=== Work required ===
Return each line of the data below exactly, omitting any pictures.

=== Data ===
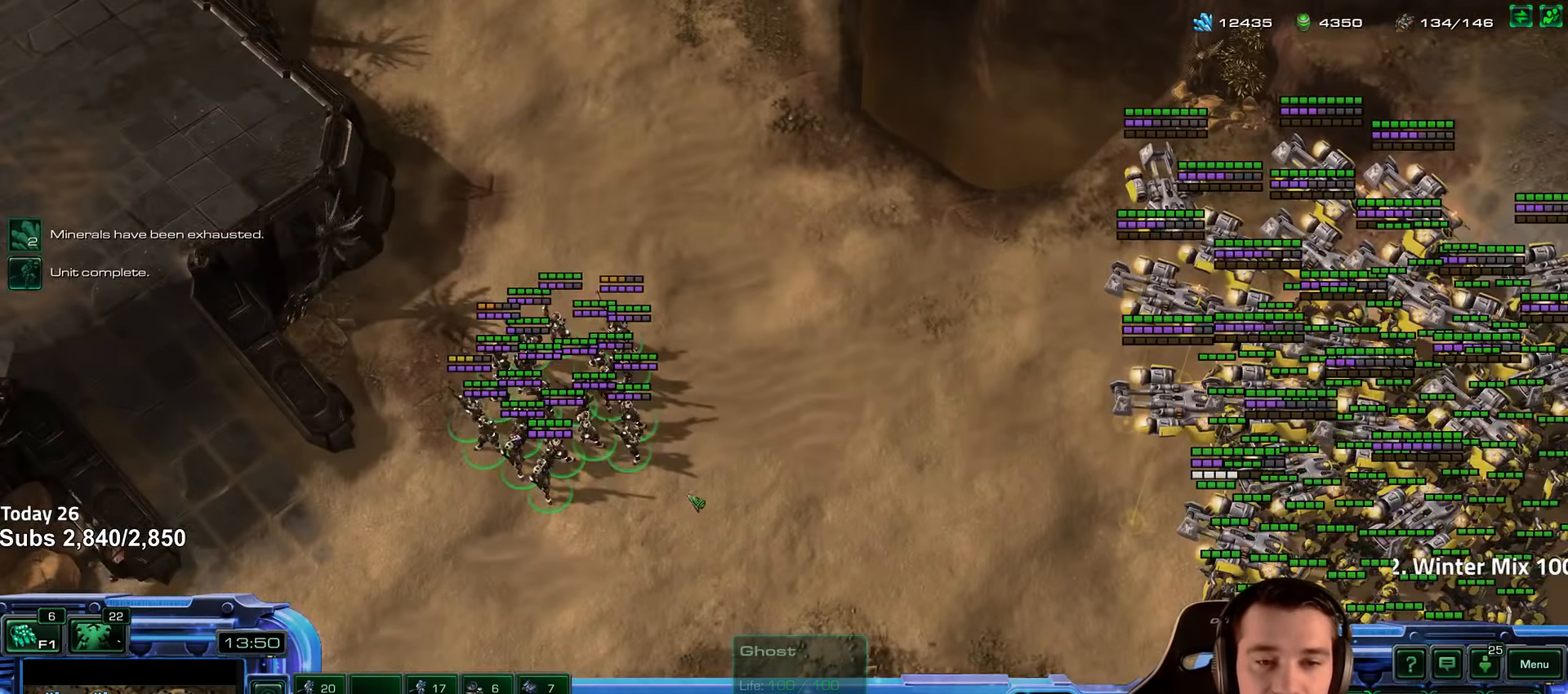
{"keys": [], "events": [[417, "shift", "down"], [500, "shift", "up"]]}
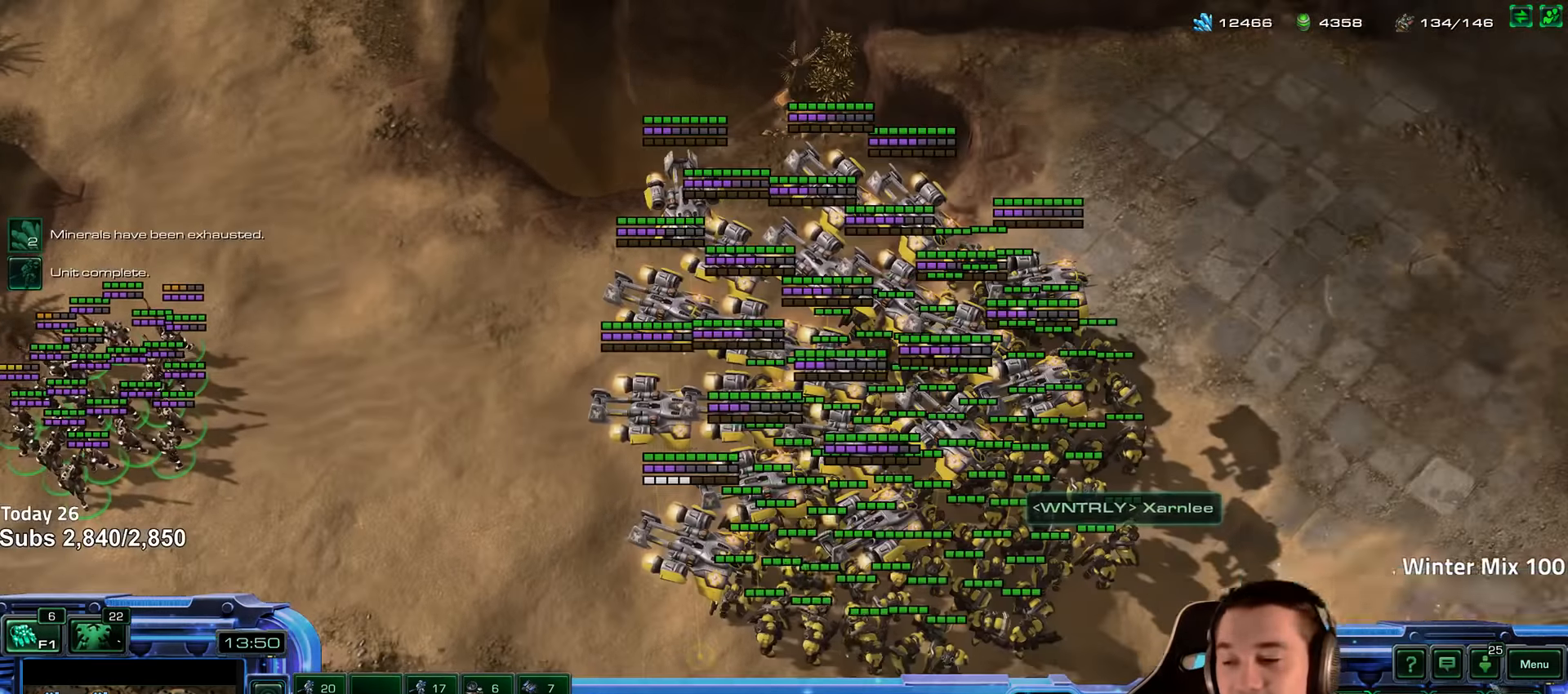
{"keys": ["shift"], "events": [[400, "shift", "down"]]}
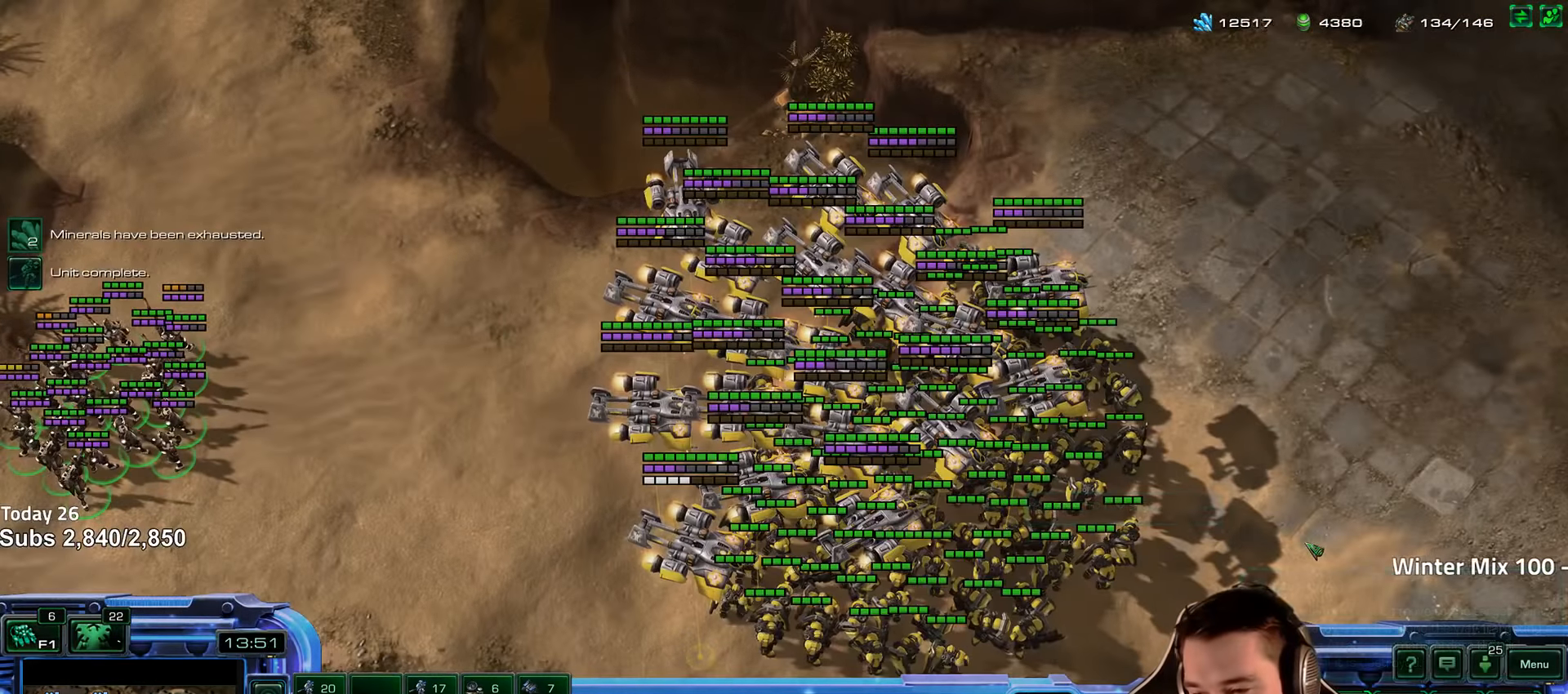
{"keys": ["alt", "tab"], "events": [[34, "shift", "up"], [350, "alt", "down"], [417, "tab", "down"]]}
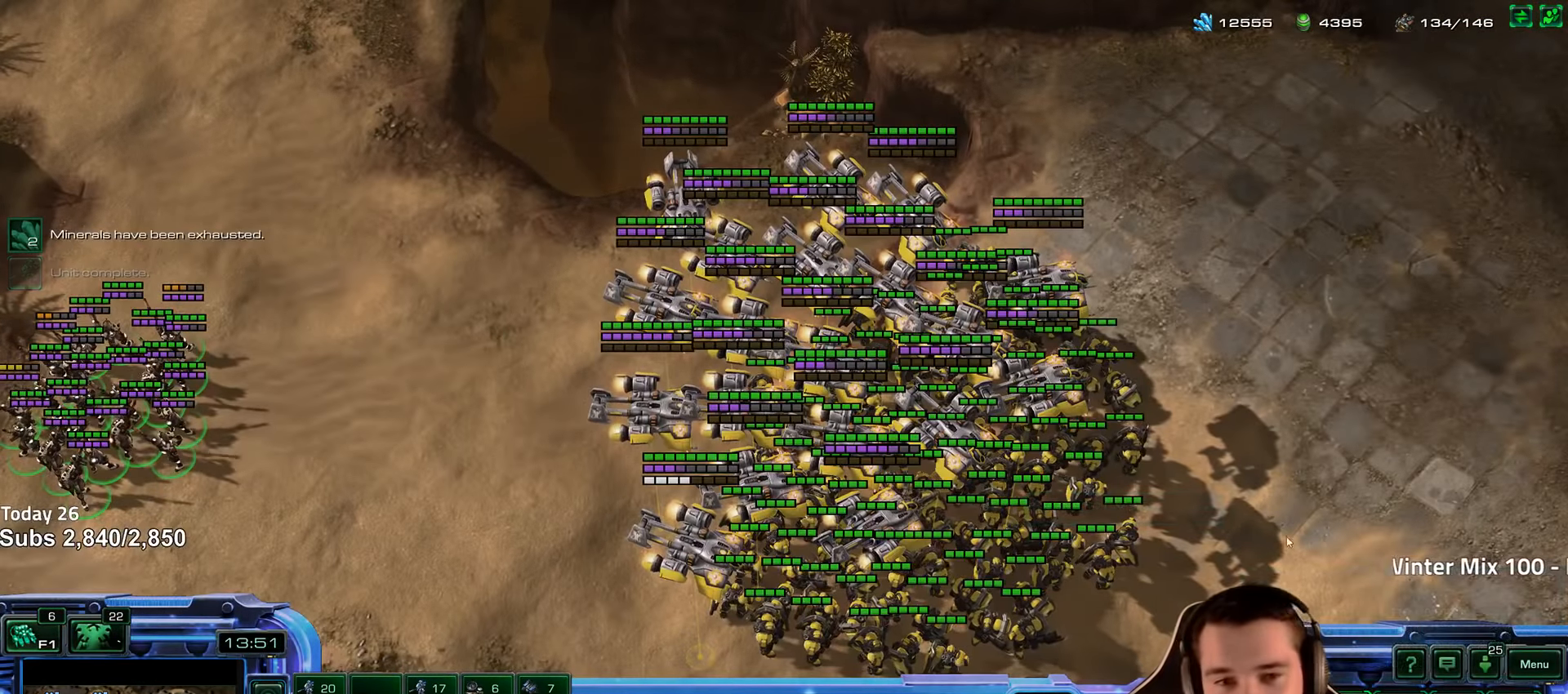
{"keys": [], "events": [[34, "tab", "up"], [350, "alt", "up"]]}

=== Response to the task ===
{"keys": [], "events": [[417, "shift", "down"], [500, "shift", "up"]]}
{"keys": ["shift"], "events": [[400, "shift", "down"]]}
{"keys": ["alt", "tab"], "events": [[34, "shift", "up"], [350, "alt", "down"], [417, "tab", "down"]]}
{"keys": [], "events": [[34, "tab", "up"], [350, "alt", "up"]]}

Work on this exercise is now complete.